Zarenejad stressed that none of the patients needed to be hospitalized and just a few might have taken anti-flu drugs. "Others were cured by normal medications taken for cold, painkillers and home-resting."
He also reiterated that a large number of the patients are those who had contacts with pilgrims returning from Mecca.
In the meantime, Iranian Health Minister Kamran Baqeri Lankarani announced on Tuesday that swine flue has, thus far, taken no toll in Iran.
"The disease has taken no toll in Iran so far," Lankarani told reporters here in Tehran, stressing that his ministry is closely and continuously monitoring the conditions of the patients infected by swine flu virus A(H1N1).
Earlier, Lankarani had announced that the speed of swine flu pandemic in Iran has slowed down during the last week.
Iran decided to cease its flights to Saudi Arabia from August 11 due to a swine flu pandemic in the Arab country.

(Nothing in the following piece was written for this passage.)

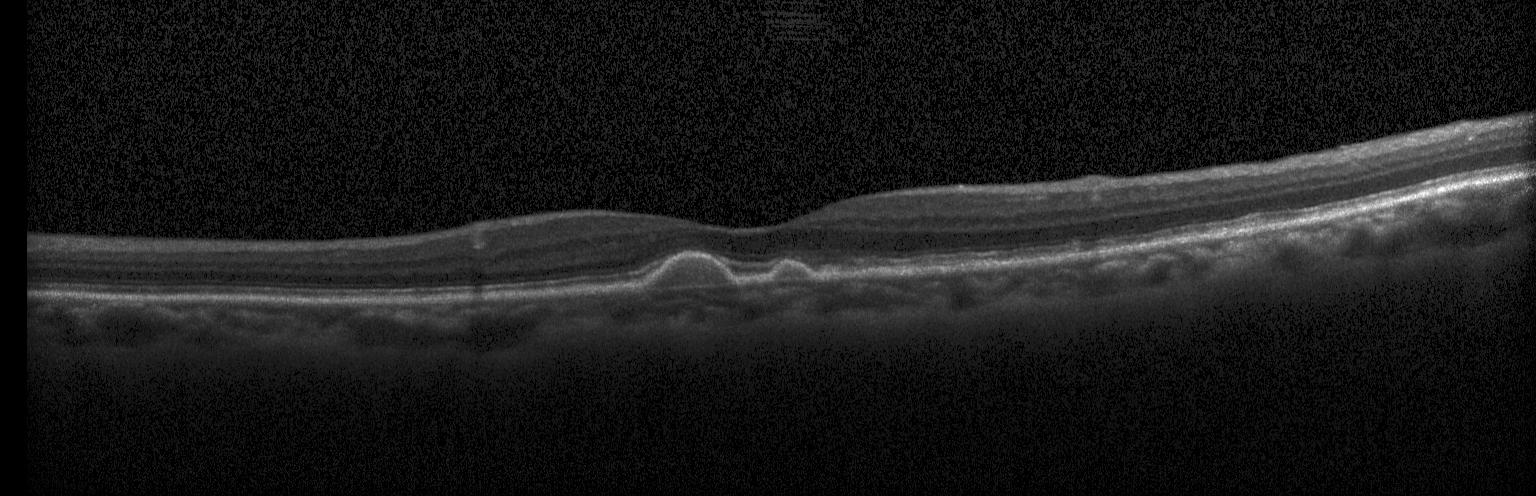

Macular OCT: drusen.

Swine flu is a contagious respiratory disease which is a mixture of bird, pig and human genes. The virus can spread to people who have contact with infected pigs. It spreads when an infected person coughs or sneezes around someone else. People can become infected by touching something with the flu virus on it and then touching their mouth, nose, or eyes.
People can't get swine flu from eating pork or pork products. Eating properly cooked pork is safe. Cooking meat to an internal temperature of 160°F kills viruses and bacteria.
Symptoms of swine flu are similar to the common flu: fever, cough, sore throat, body aches, headache, chills and fatigue, and sometimes diarrhea and vomiting. Swine flu also can cause pneumonia, which can make it hard to breathe.